As good as UpToDate is it has some weaknesses. The EBM zealots take it to task for relying on expert opinion but I really don't have too much concern about that (my previous post on that took them to task for saying they are EBM when they are really an expert opinion source. That's why the list of author/editors is so important and impressive. They should be proud of what they are rather than claim to be EBM) .
What concerns me is UpToDate's inability to escape its CD-ROM DNA. I have been a subscriber to UpToDate since I was a resident and Burton Rose was still answering the phone to deal with bad CDs and pimping the still incomplete product in the hallways of Renal Week. The ascendancy of the Internet has allowed UpToDate to get out of the CD shipping business but they still refuse to link out even when it makes overwhelming sense. All of their articles are fully referenced, but not with links to the primary data or the pubmed reference but to an internal database record of the reference.
I get that isn't too hard to copy the PMID and drop it into google and that will pull the article, but why doesn't UpToDate just link-out?
This goes for other area where a link out makes sense. Here is a segment of UpToDates card on "Overview of the management of CKD in Adults"
Wouldn't you expect, reference 8 to take you to the K/DOQI guidelines. They are free and available on the internet. UpToDate instead links to their internal reference of the AJKD supplement with the original publication of the K/DOQI guidelines, which are behind an Elsevier pay wall.
It feels that the editorial rules for UpToDate were created in the CD-ROM era of the 90's and haven't been updated for the internet era.

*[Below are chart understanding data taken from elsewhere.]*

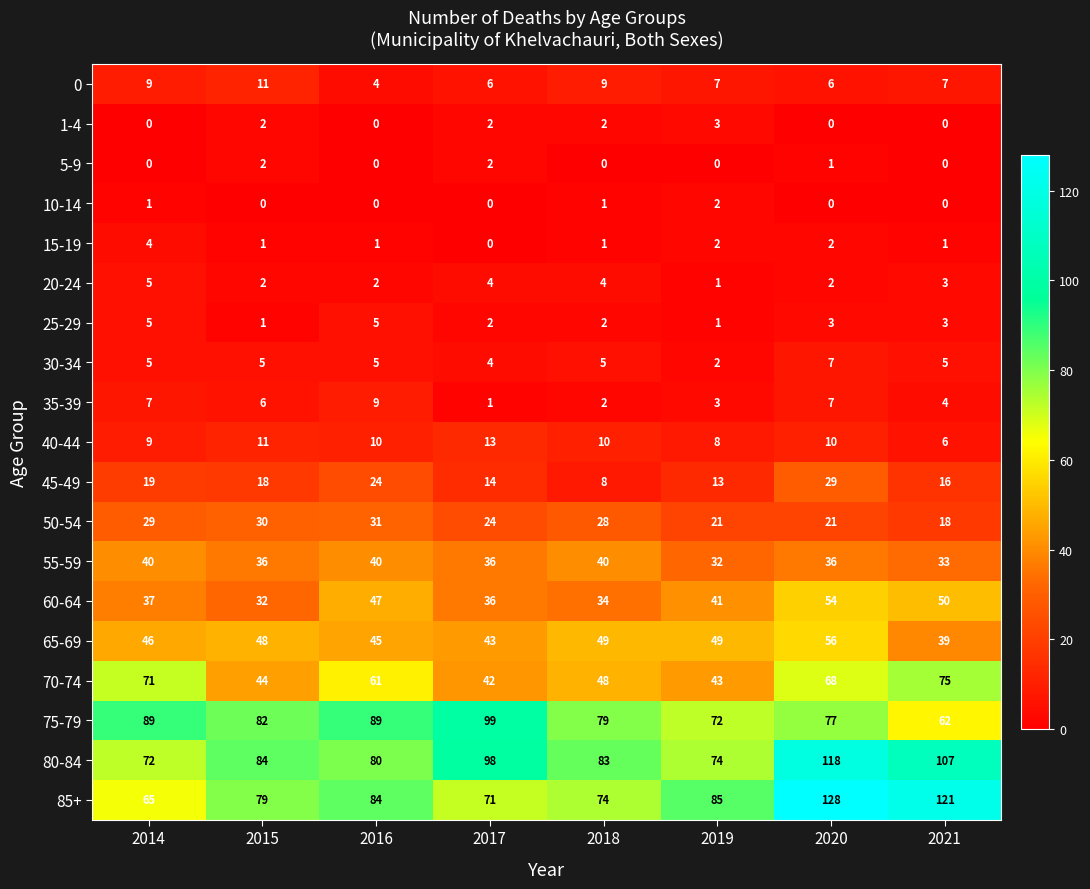

Which series has the widest spread of values?

85+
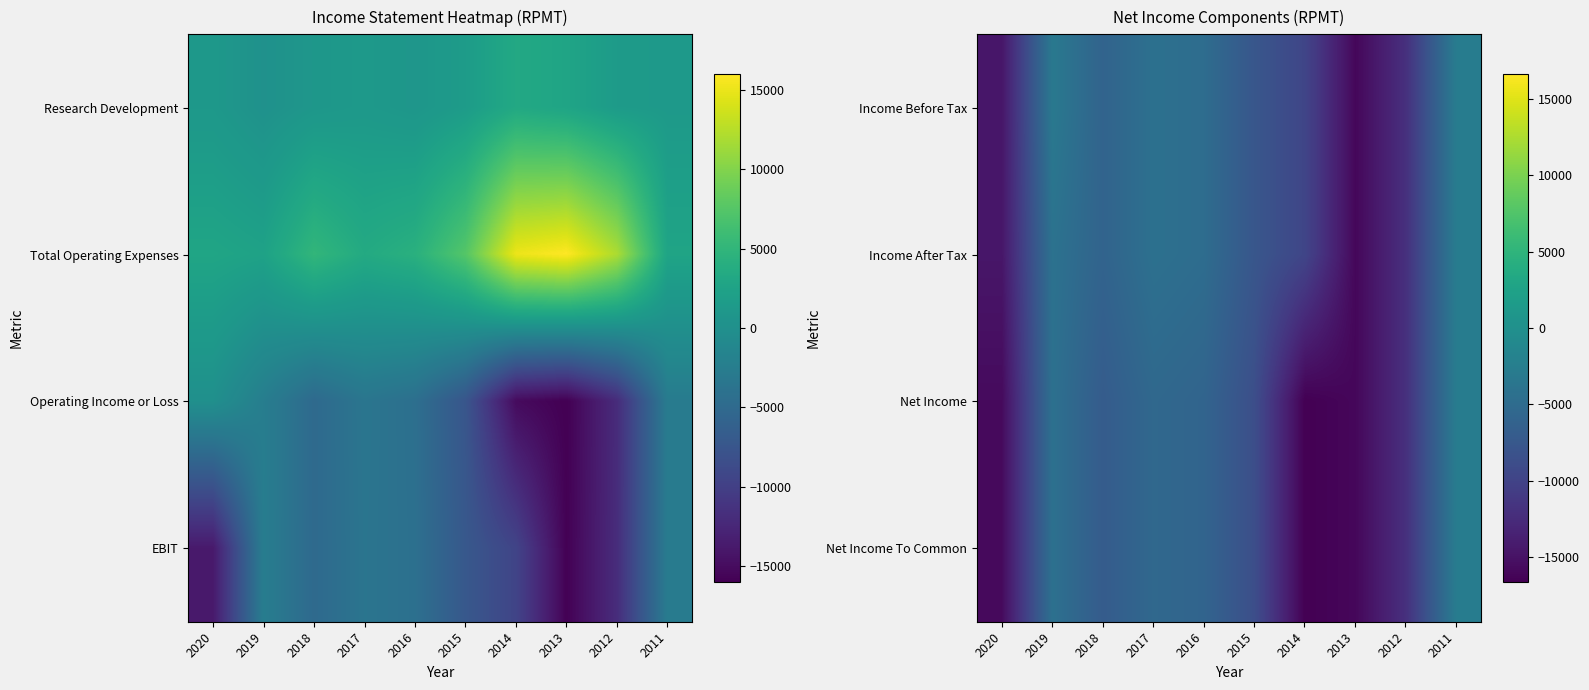

Read the Income After Tax value at 2011, to the nearest 50.

-2700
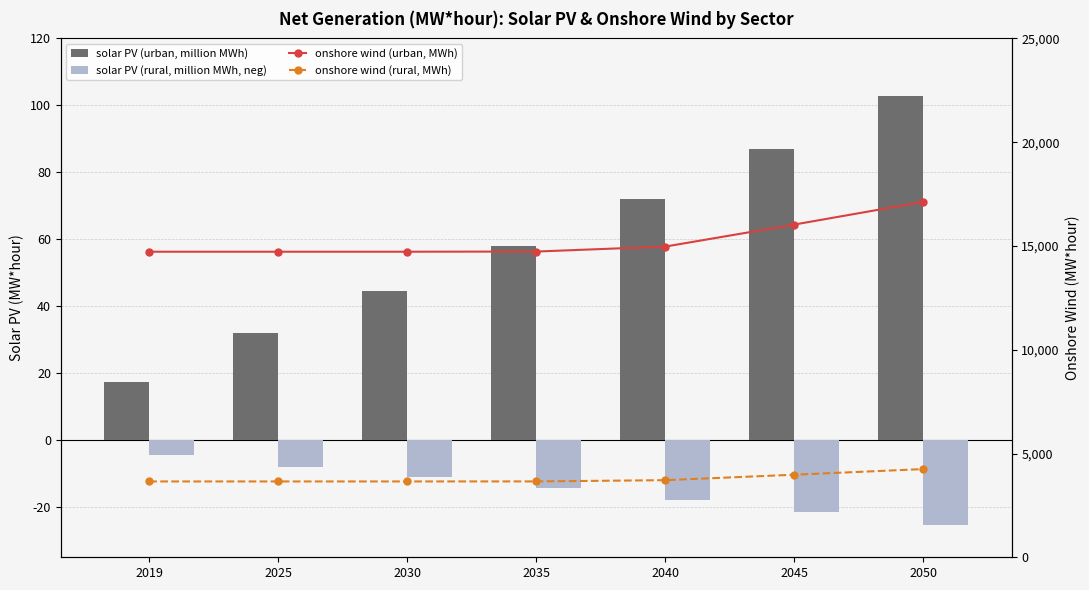

Where is solar PV (rural, million MWh, neg) nearest to the value -14?

2035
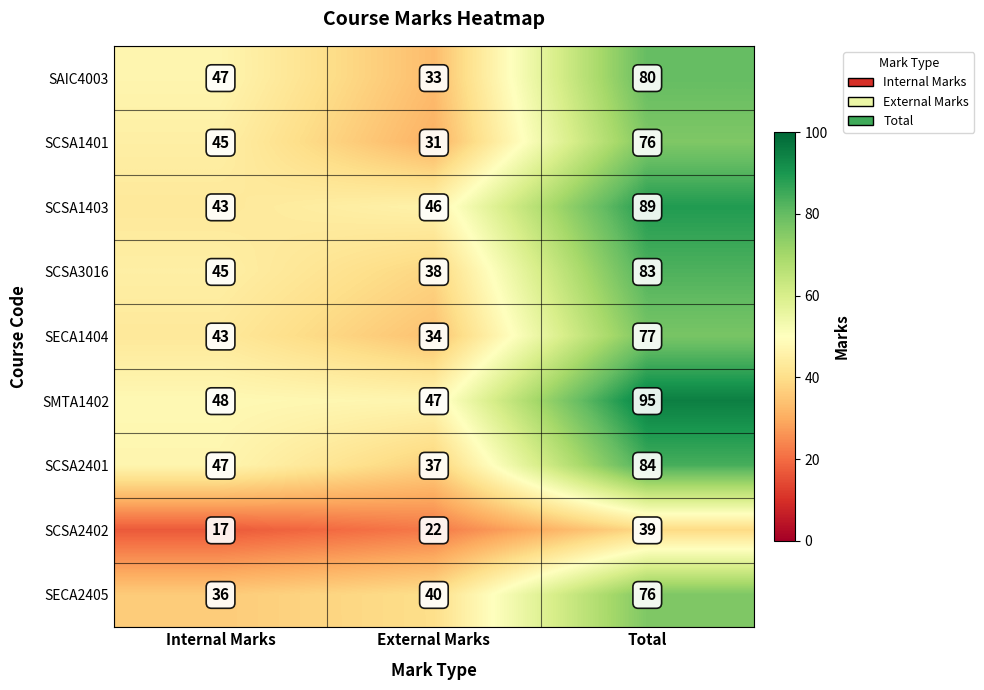

The SCSA2401 series shows 51 at External Marks. True or false?

False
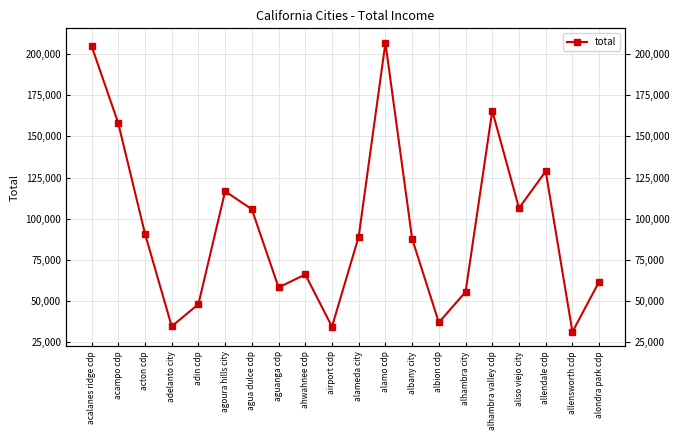

What is the label of the 17th point from the right?

adelanto city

I beleive that, just as Harrison had an openning in the Internal Medicine textbook space by using patient oriented complaints to organize his text and Rose had an openning by using search and a unique editorial style, the technology of today provides a niche. I want an interactive textbook of medicine with comments, a Facebook "Like" button, a way to connect with other practitioners and share treatment pearls.
The renal fellow network and other knowledge focused medical blogs are early progenitors of this future but some pretty large problems need to be addressed:
- Organization. Blogs are reverse chronologic order by convention but given the random way that topics get posted, it makes for an unorganized structure. Solutions that are being used now include search and tags. Unfortunately, the tag clouds are so huge that they border on the useless. Search is good but a more structured table of contents and/or index would be great. I am delighted with the addition of the lecture and handout tabs on PBfluids, its a step that allows, at least me, to find things I have posted here before.
- Expiration of old data. Medicine is always evolving. Today's truth is tomorrow's MMR-autism fiasco. These medical blogs need a way to mark expired information as such. A perfect example is the ATN trial by the VA and NIH. Prior to that study I was firmly in the more dialysis for acute kidney injury camp. After that was published I marked my acute kidney injury lecture, as being pre-ATN trial. This meant something to me, but my readers likely had no idea what that meant. How many other educational resources were obsoleted by that medical about-face?
Nephrology on demand looks like they are another group making good progress in this mission. Look out UpToDate, Web 2.0 has you in our sights.